Along the way, Alice encounters a series of unusual characters including the mischievous Cheshire Cat, the Mad Hatter, and twins Tweedle Dee and Tweedle Dum. Along the way she arouses the wrath of the dictatorial Queen of Hearts, who insists Alice remain subservient or lose her head. Meanwhile, directors Clyde Geronimi, Wilfred Jackson, and Hamilton Luske have a good time playing with the environment of Wonderland, making every seemingly mundane element in to an aspect of the environment Alice must be wary of. There was always just something about “Alice in Wonderland” that never clicked with me. It’s not only much too short, but a lot of the attempted eccentricity that Lewis Carroll spewed forth is lost in the translation of Disney’s animated style and music.

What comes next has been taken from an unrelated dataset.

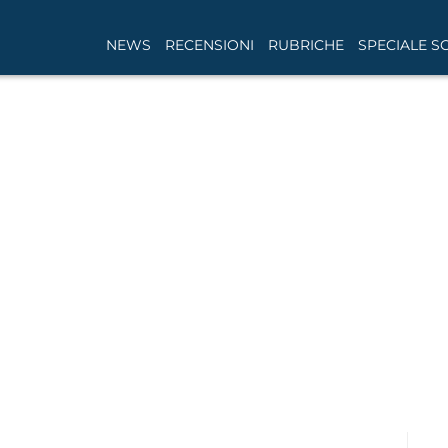
NEWS
RECENSIONI
RUBRICHE
SPECIALE S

“Alice in Wonderland” was always that movie I watched as a kid when there was absolutely nothing on television, and it made for a mediocre diversion. Years later, it’s still a mediocre diversion, and a pretty sub-par Disney production that also never quite realizes the scope of Wonderland on the animated medium. There’s just something so shrill about this version of “Alice in Wonderland” despite the sheer limitless potential for Wonderland to be another brilliant landscape in the vein of Neverland or the Hundred Acre Woods. I respect “Alice in Wonderland” for its legacy and catchy musical numbers, but overall it’s one of Disney’s lesser quality animated adaptations.